Author: Rick Tobin

Officer Timothy Jeffreys flicked a puffy, trembling hand over his holstered pistol, while staring into and then away from Edward Andrews’ glare. Timothy had rookie bloating from devouring Sheriff’s station sweets. Donut dust still mingled with dripping sweat on his emerging, scraggly mustache. In contrast, Andrews was a generation older, still favoring full black hair while looming a head above his unwanted visitor and his companion, a squirrel-faced public health manager squeezing his lips tight like a beaver preparing to gnaw tough timber.

“Tim, you bring this medical misfit into my home by force, without a warrant, and threaten us if we don’t submit to an untested vaccine that is probably dangerous?” Andrews held his hands on his hips in an aggressive pose toward his trespassers.

“Look,” Jeffreys replied, meekly. “Mr. Andrews, I have to enforce this order from the Governor, for the common good. This outbreak is serious business.”

Andrews drew back, relaxing his hands, his frown melting into calm.

“You’ve invaded my privacy with this incompetent fraud, under my roof–someone who barely graduated medical school and was licensed because of his influential father.” Andrews paused as the medical officer’s face reddened. “You’ve ignored all the gifts we gave your community, for your good. Would your grandmother be alive today without the herbal remedies we gave your mother, without cost or question? Would your dog be hunting today without our aid? Remember the children we treated when this plague started, when this poisoner’s pills failed after he foisted them on local physicians? Meanwhile, this fakir took pharma kickbacks to build his slush fund in Ecuador.” Andrews pointed his finger into the troll-like official’s growing bluster.

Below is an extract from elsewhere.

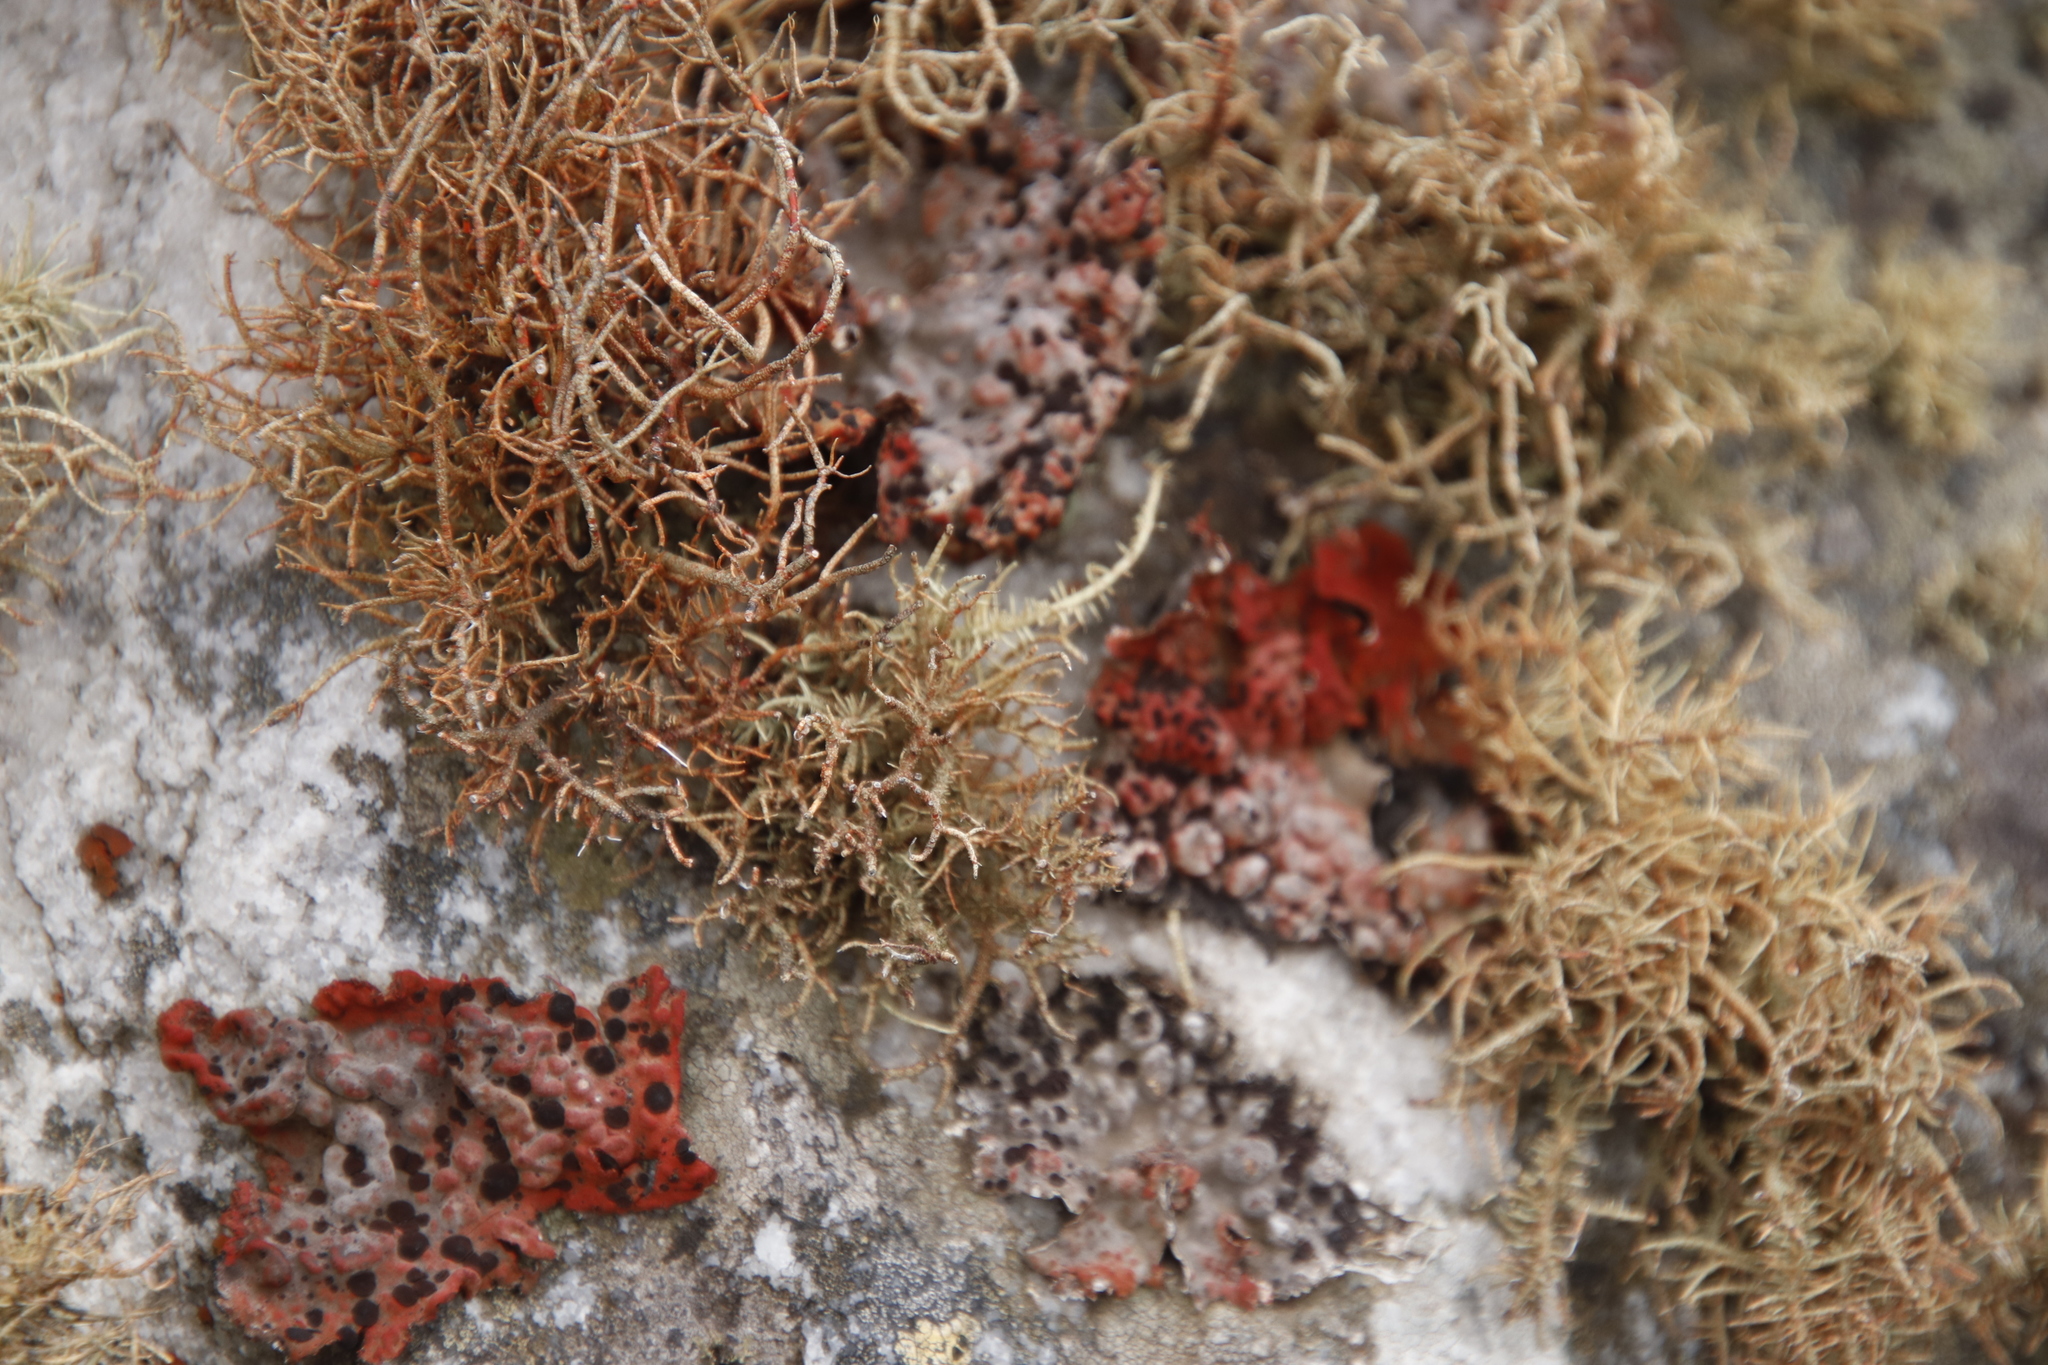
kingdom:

“Arrest them all, officer,” demanded the official. “Drag them out in handcuffs if you have to. I’ll vaccinate them outside.”

“That won’t be necessary, Tim,” Andrews interrupted. “We’ve watched over your race for eons, hoping the release of technology and medicine would help you evolve, but you have disappointed, once again.”

“You what?” Tim blurted, as the health officer hid behind him, waiting for a scuffle.

“We watch. That is what we do. However, when your kind turns away from our gifts, and against us, though we stay distant, outside your towns and cities…then we withdraw…withdraw all.”

“Look, Mr. Andrews, I hate to do this, but you gave me no choice.” Tim pulled black zip ties from the back of his belt and moved towards Andrews’ hands, but not fast enough. His target hopped backward. Andrews raised his hands as his eyes glowed golden.

“We will return again, in time, to bring such wonders as might have protected your race in times of disease and disruption, but for now, all is recalled.” Andrews circled his hands, producing a pulse rolling through all matter around him in waves, rippling flesh of his attackers, the floor and walls of the house and beyond, through everything across the horizon. The county health officer’s mouth opened, without sound, as his body began to fade out of sight.

“What is happening?” Tim asked, in shock.

“Your gifts are reclaimed by those who watch. All is renewed on the timeline. That dark soul secretly took our compounds, while prohibiting it from others. He did not survive, just as your mother, grandmother, dog and so many others who are now adjusted. Unfortunately, your mother secretly put the compounds in your sandwiches, without you knowing. Goodbye, Tim.”

With that, Timothy Jeffreys noiselessly vaporized.

“And so it is, dear Tim,” Andrews whispered. “We must protect the common good.”